Tyrrell immediately wanted to partner with Jhamandas. “There’s been a few times in my career where I saw certain results that really said: ‘This is different,’” says Tyrrell. It gave him the same visceral feeling he had experienced years prior, when he sensed he was on the brink of something big. That thing was Lamivudine, the first oral antiviral agent to treat chronic hepatitis B. Pharmaceutical and biotechnology giant GlaxoSmithKline has sold around 11 billion doses of that medication since it was released in 1998.

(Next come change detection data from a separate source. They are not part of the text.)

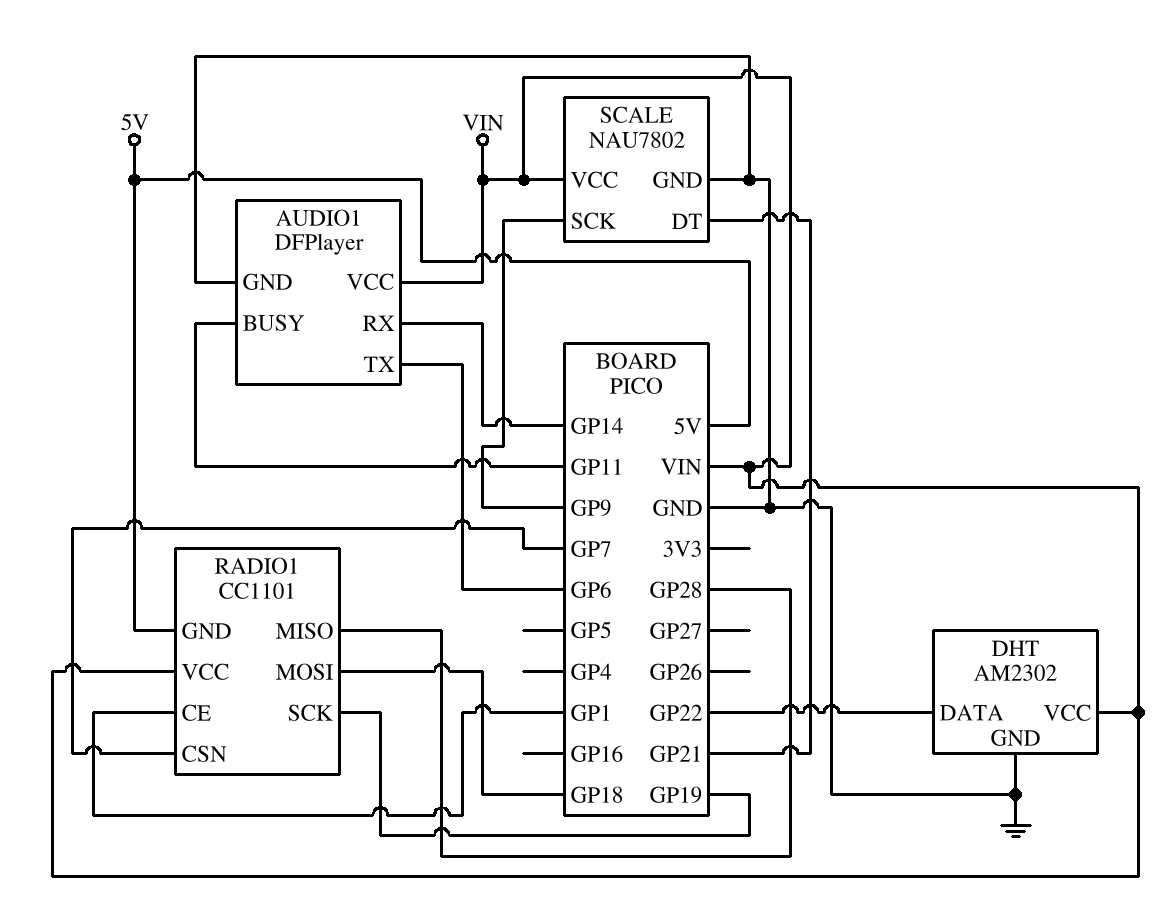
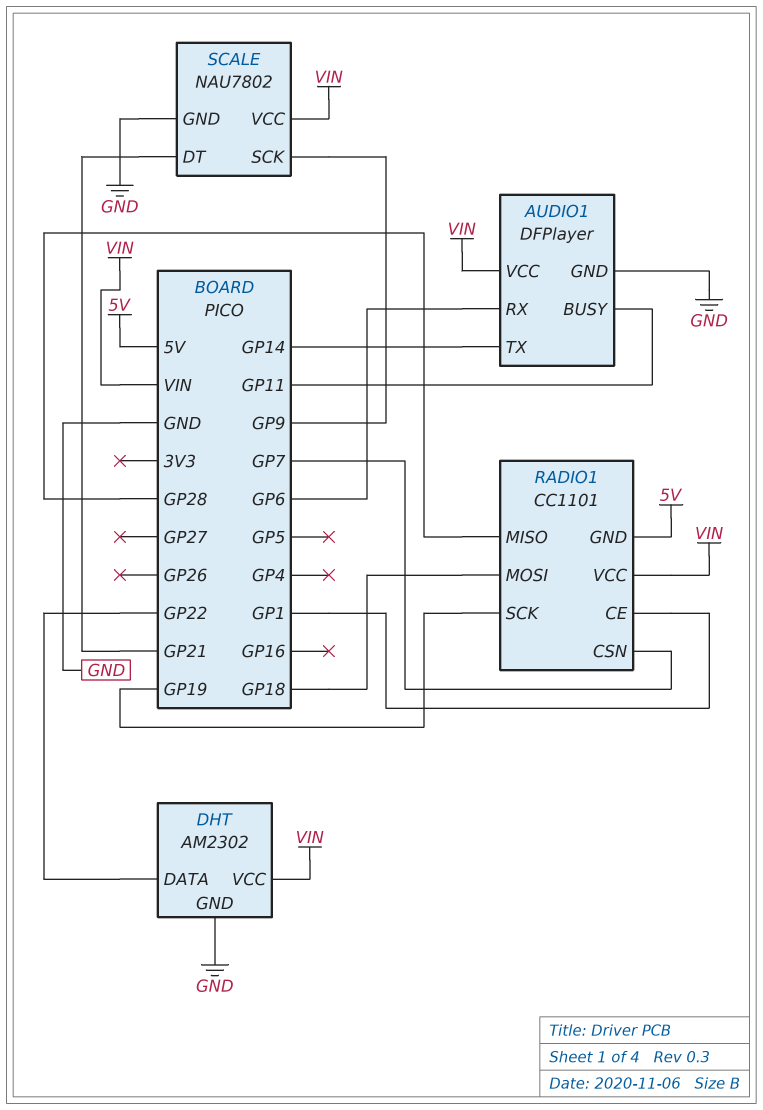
AUDIO1 pin RX: GP14 -> GP6
AUDIO1 pin TX: GP6 -> GP14

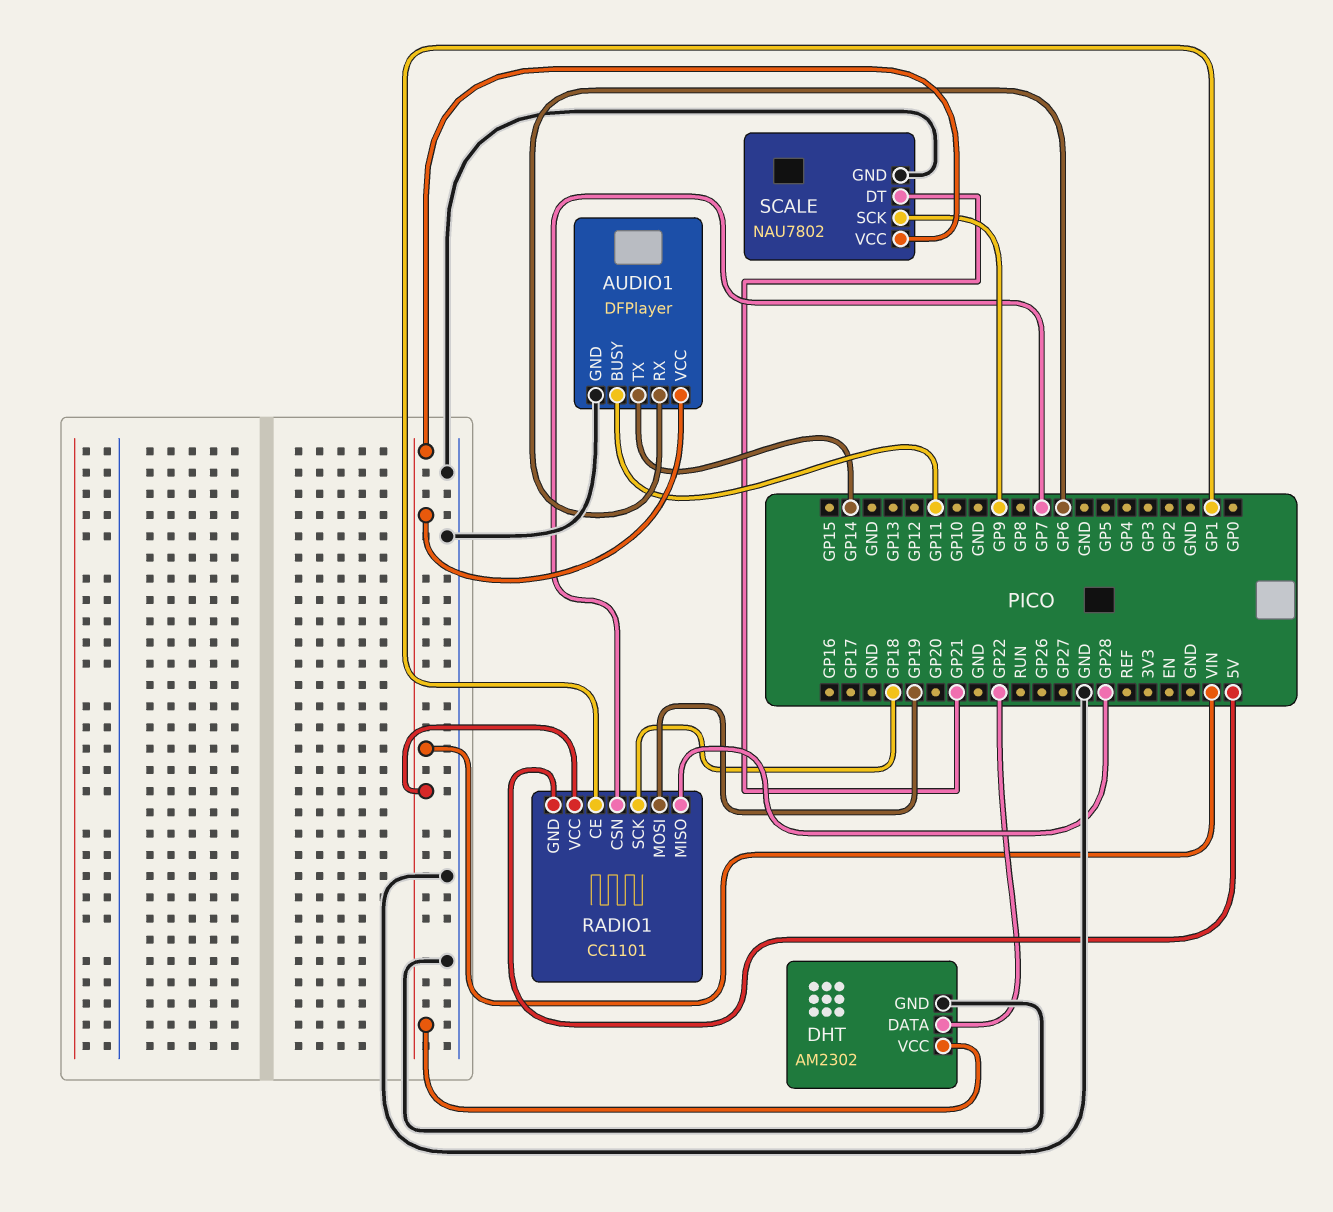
RADIO1 pin MOSI: GP18 -> GP19
RADIO1 pin SCK: GP19 -> GP18

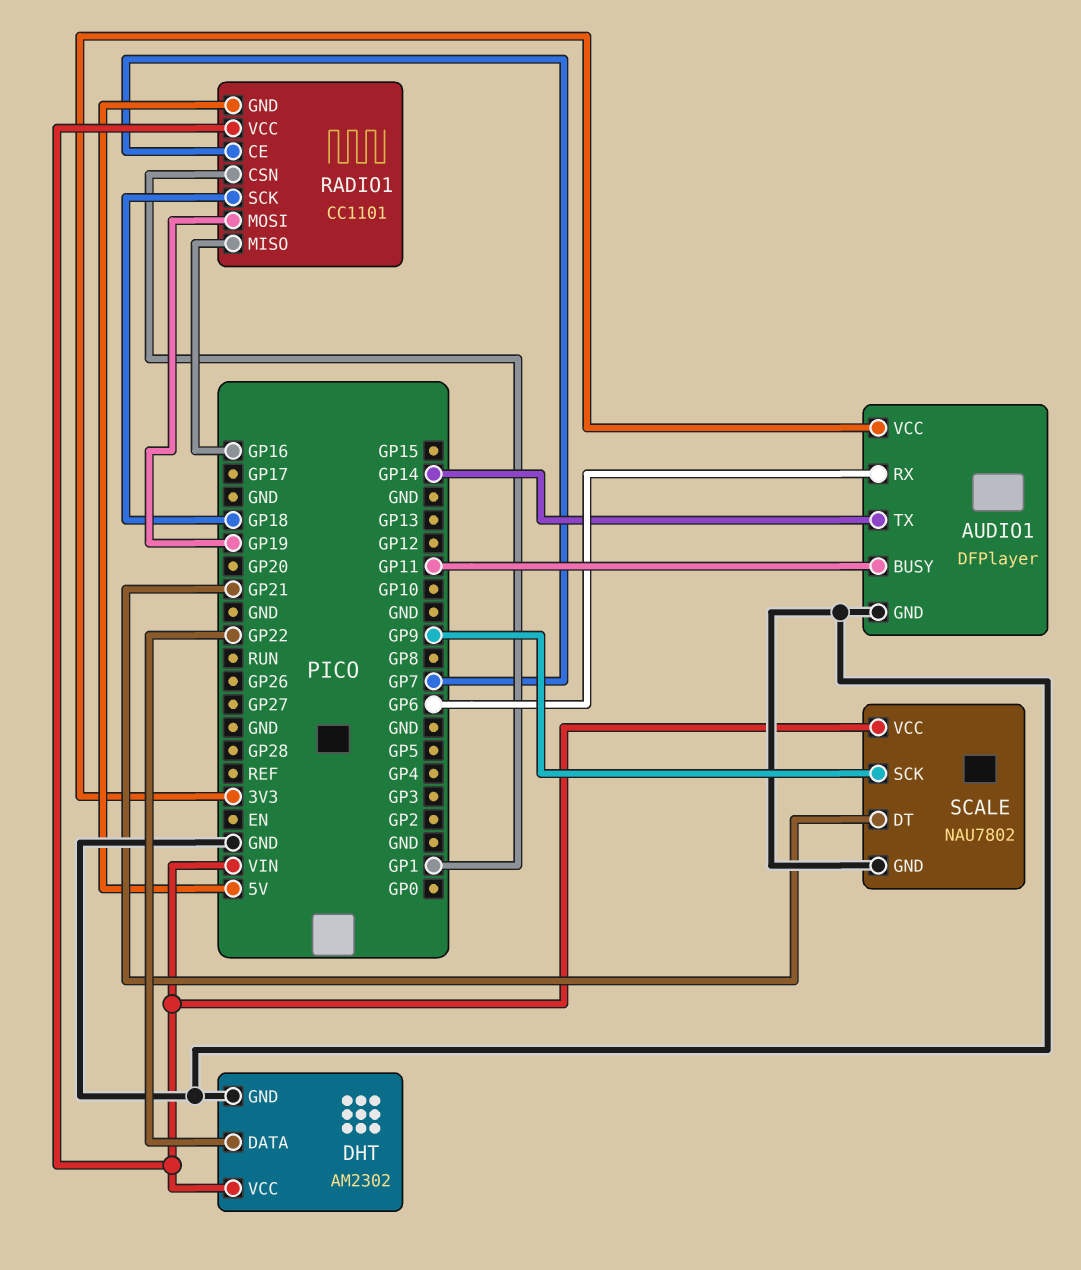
AUDIO1 pin VCC: VIN -> 3V3
RADIO1 pin CE: GP1 -> GP7
RADIO1 pin CSN: GP7 -> GP1
RADIO1 pin MISO: GP28 -> GP16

As part of the partnership, Jhamandas gained access to the Li Ka Shing commercialization hub and computational drug discovery platform, which hosts a slate of AI-powered supercomputers that create the formulations that can lead to actual medications. Using that technology, the team screened seven million compounds (created by a team of in-house medicinal chemists) in just three weeks. “This is a very demanding area, requiring the involvement of many specialist drug developers, particularly as these drugs need to cross the blood-brain barrier,” says Sir Michael Houghton, director of the Li Ka Shing Applied Virology Institute and 2020 Nobel Prize winner.
Along the way, Jhamandas has drawn increased funding from multiple sources and formed additional partnerships, such as with Applied Pharmaceutical Innovations, a local, not-for-profit organization that can help them develop a drug for market. Though he acknowledges that his team is not as well positioned as the multinational pharmaceutical companies, Jhamandas believes they will move their agenda forward. “The end game,” he says, “is to develop a partnership with Big Pharma so you can move this quickly for patients and their families.”
Identifying and launching a treatment for any health condition, let alone Alzheimer’s, is a lengthy process. But persistence can pay off. Jhamandas and his team now realize that their original drug formulations may actually be brought to market. Over the next few years, their work will be subjected to toxicity studies and several phases of trials before approvals by Health Canada. But there’s potential for either an injection, pill or possibly both to become prescribed treatments.
While Jhamandas is persistent, being patient may be more challenging. He feels a sense of urgency to keep moving before age and all its related complications catch up to him. Though he could pass for a decade younger and still moves around the lab with ease, it’s not lost on him that he’s increasingly at risk for the very disease he’s spent his life’s work trying to cure.
“There are no guarantees in science or life. But I want to know we gave it our very best and spared no effort,” he says. “If I don’t get to sit on a beach for a few more years, it’s worth it.”